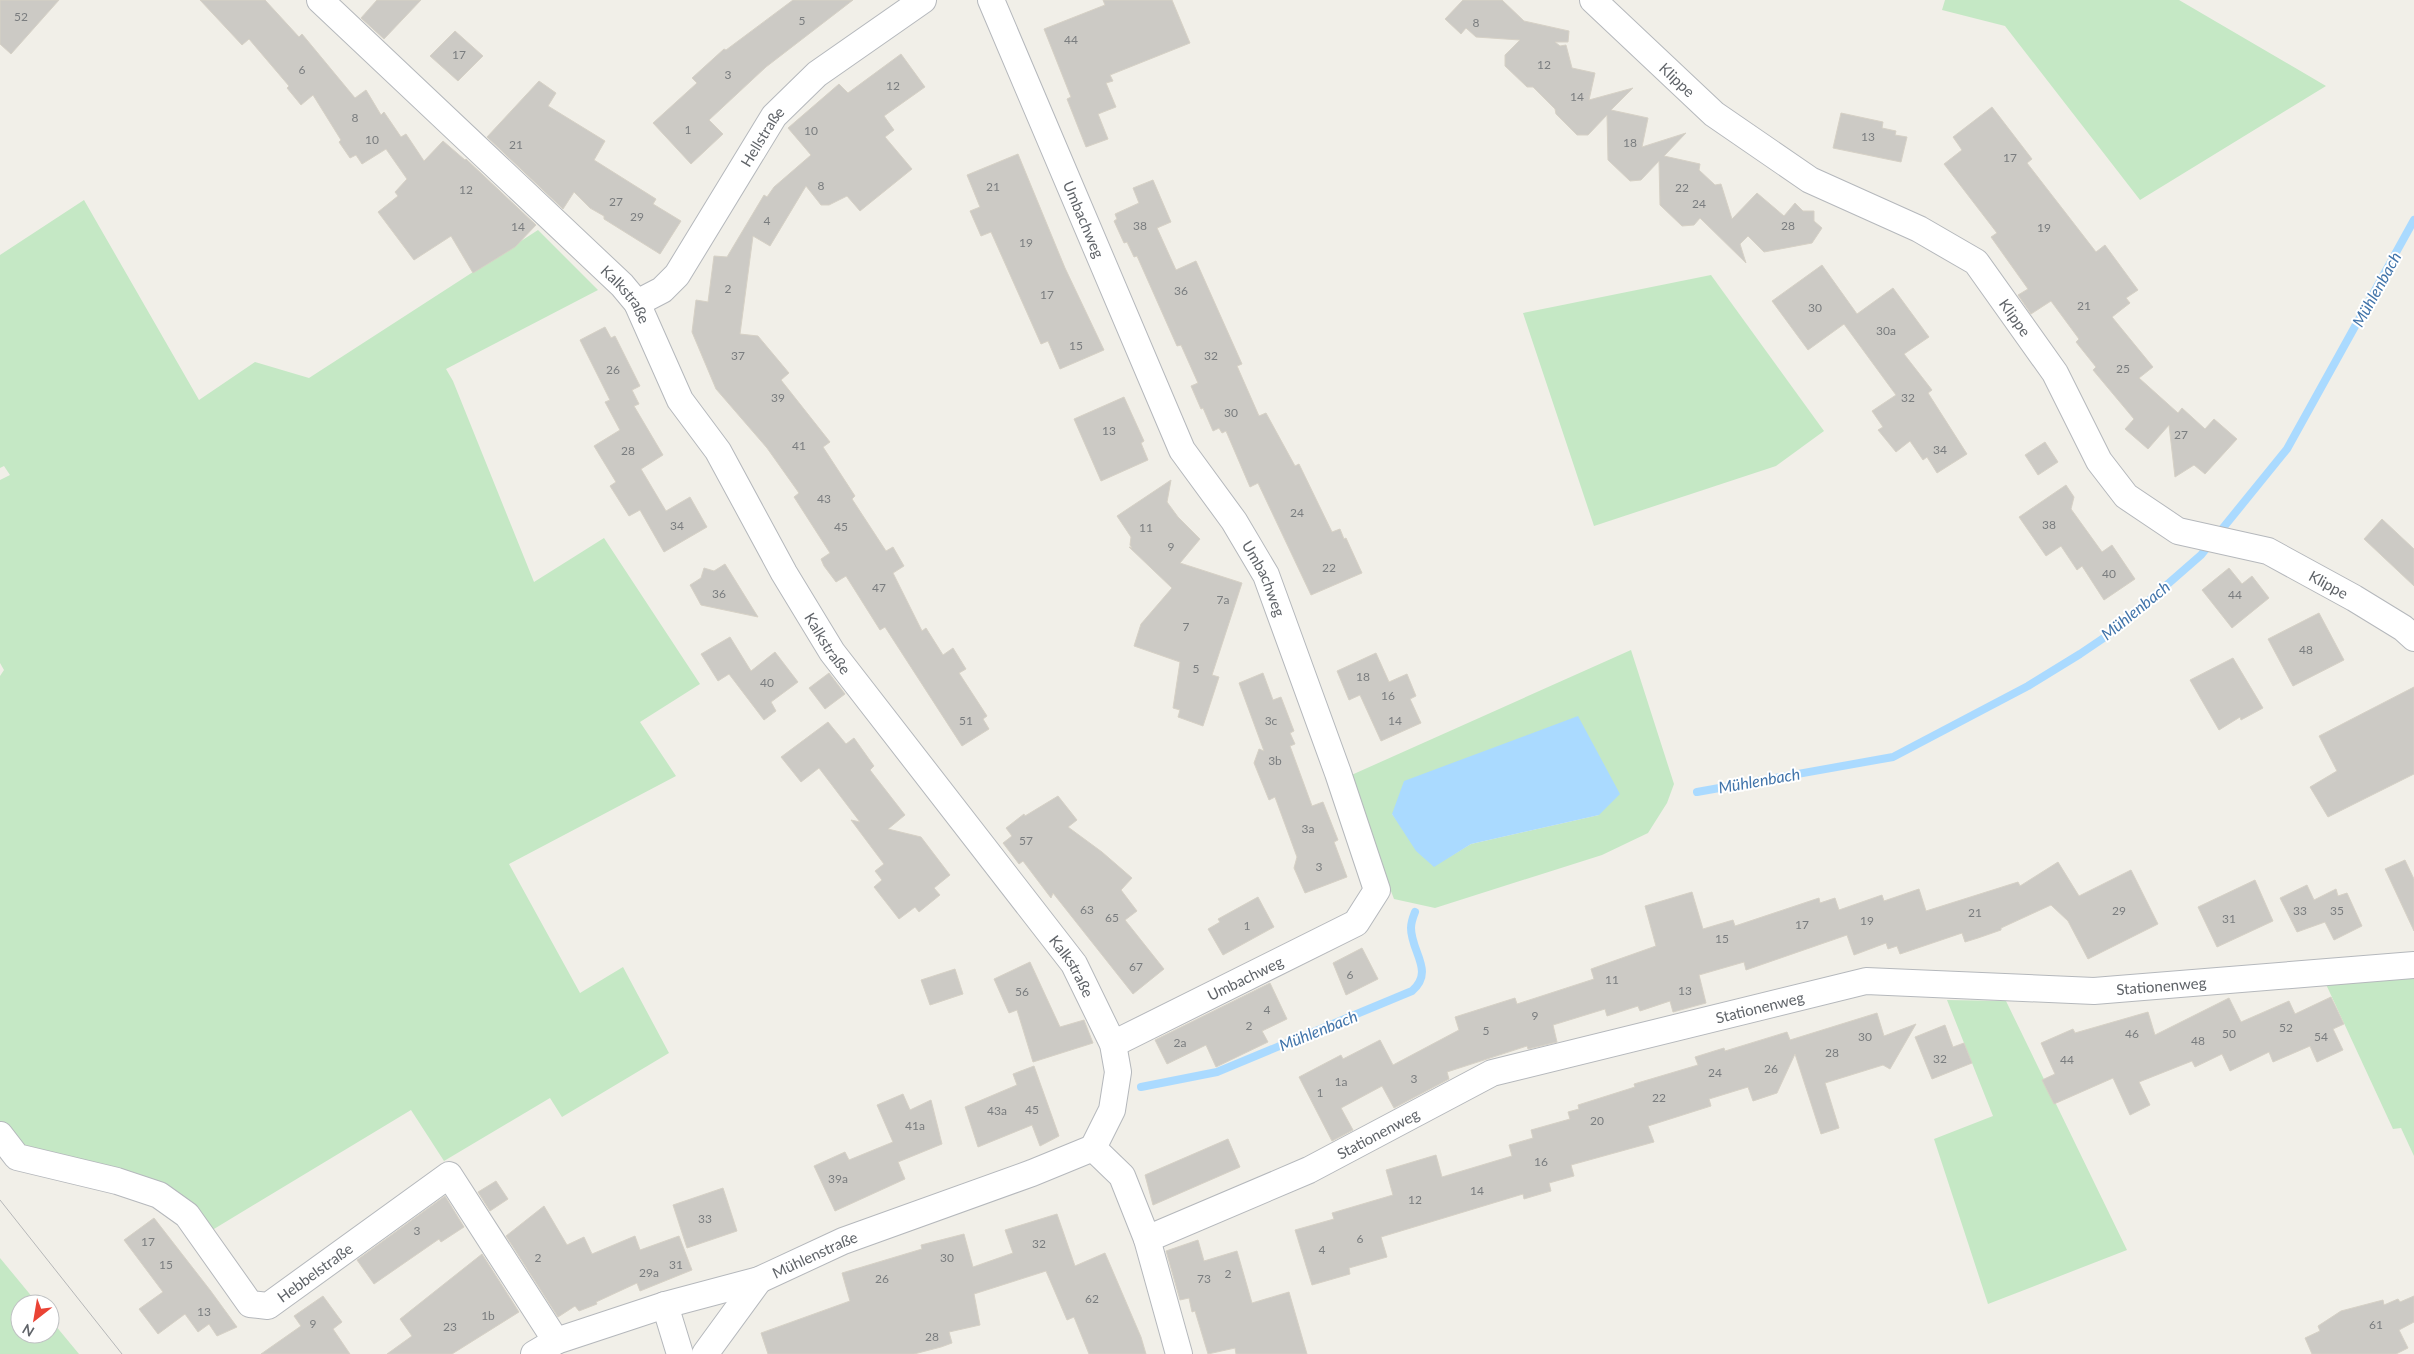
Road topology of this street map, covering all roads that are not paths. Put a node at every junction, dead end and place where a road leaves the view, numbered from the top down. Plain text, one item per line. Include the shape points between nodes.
1 (320, 0) edge
2 (924, 0) edge
3 (991, 0) edge
4 (1594, 0) edge
5 (637, 303) junction
6 (2414, 638) edge
7 (2414, 965) edge
8 (1113, 1044) junction
9 (0, 1135) edge
10 (1093, 1148) junction
11 (1147, 1239) junction
12 (759, 1280) junction
13 (665, 1305) junction
14 (545, 1348) edge
15 (680, 1354) edge
16 (706, 1354) edge
17 (1179, 1354) edge

1 - 5 street, Kalkstraße via 622,285
2 - 5 street, Hellstraße via 817,74 774,116 677,274 662,290
3 - 8 street, Umbachweg via 1182,450 1234,521 1266,575 1378,890 1356,923
4 - 6 street, Klippe via 1714,114 1810,180 1918,229 1976,262 2055,373 2099,461 2126,496 2178,531 2268,551 2354,598
5 - 8 street, Kalkstraße via 680,400 718,451 784,573 832,652 1074,964
7 - 11 street, Stationenweg via 2094,991 1866,981 1492,1073 1308,1170
8 - 10 street, Kalkstraße via 1118,1072 1112,1110
9 - 14 street, Hebbelstraße via 17,1157 116,1181 159,1196 187,1216 250,1304 268,1306 448,1175
10 - 11 street via 1122,1176
10 - 12 street, Mühlenstraße via 843,1241
11 - 17 street
12 - 13 street, Mühlenstraße
12 - 16 street
13 - 14 street, Mühlenstraße
13 - 15 street

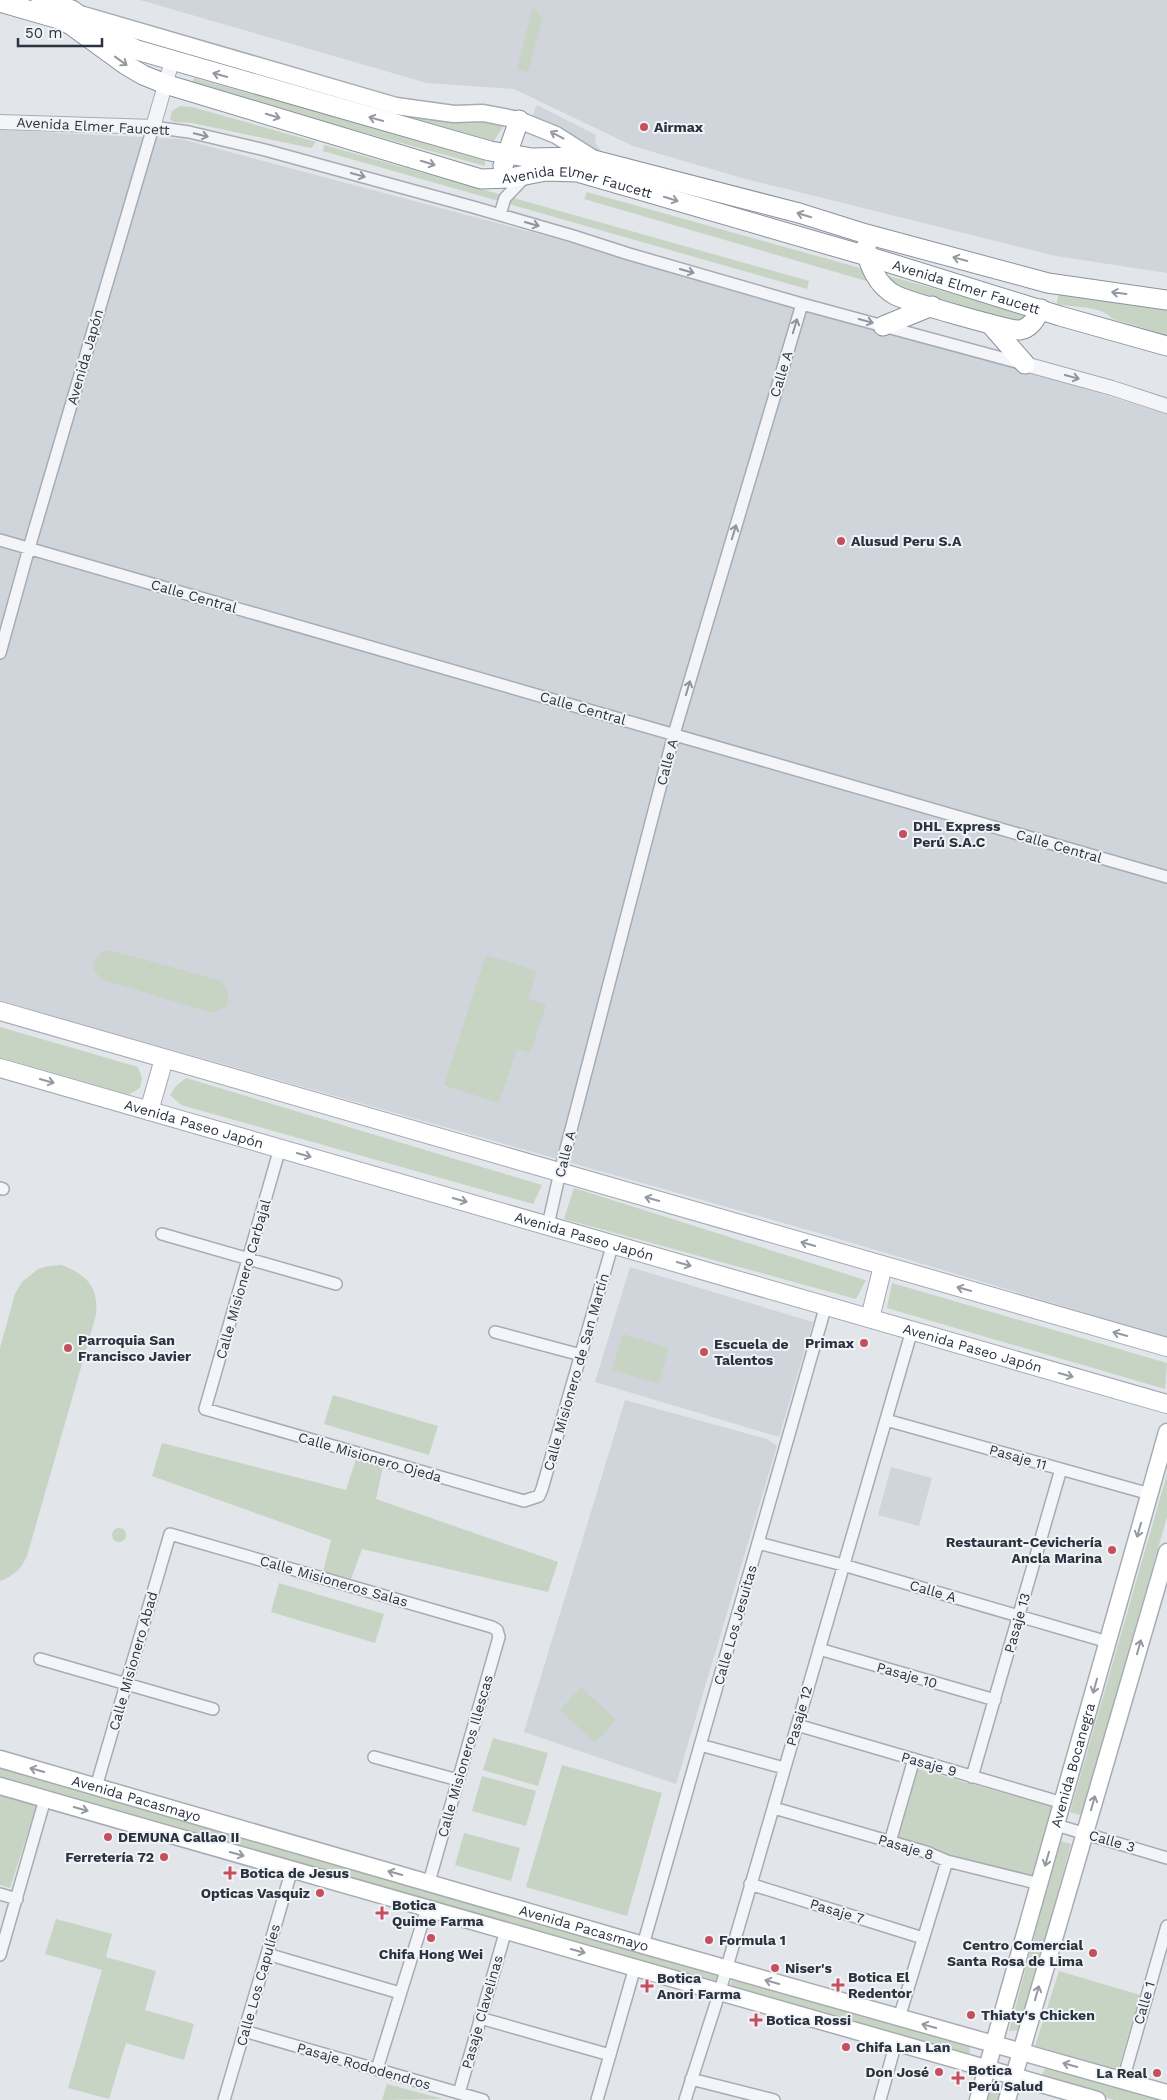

**WORK INSTRUCTION**
The data above should be repeated exactly, minus any pictures.

**ANSWER SECTION**
Road topology of this street map, covering all roads that are not paths. Put a node at every junction, dead end and place where a road leaves the view, numbered from the top down. Plain text, one item per line. Include the shape points between nodes.
1 (320, 0) edge
2 (924, 0) edge
3 (991, 0) edge
4 (1594, 0) edge
5 (637, 303) junction
6 (2414, 638) edge
7 (2414, 965) edge
8 (1113, 1044) junction
9 (0, 1135) edge
10 (1093, 1148) junction
11 (1147, 1239) junction
12 (759, 1280) junction
13 (665, 1305) junction
14 (545, 1348) edge
15 (680, 1354) edge
16 (706, 1354) edge
17 (1179, 1354) edge

1 - 5 street, Kalkstraße via 622,285
2 - 5 street, Hellstraße via 817,74 774,116 677,274 662,290
3 - 8 street, Umbachweg via 1182,450 1234,521 1266,575 1378,890 1356,923
4 - 6 street, Klippe via 1714,114 1810,180 1918,229 1976,262 2055,373 2099,461 2126,496 2178,531 2268,551 2354,598
5 - 8 street, Kalkstraße via 680,400 718,451 784,573 832,652 1074,964
7 - 11 street, Stationenweg via 2094,991 1866,981 1492,1073 1308,1170
8 - 10 street, Kalkstraße via 1118,1072 1112,1110
9 - 14 street, Hebbelstraße via 17,1157 116,1181 159,1196 187,1216 250,1304 268,1306 448,1175
10 - 11 street via 1122,1176
10 - 12 street, Mühlenstraße via 843,1241
11 - 17 street
12 - 13 street, Mühlenstraße
12 - 16 street
13 - 14 street, Mühlenstraße
13 - 15 street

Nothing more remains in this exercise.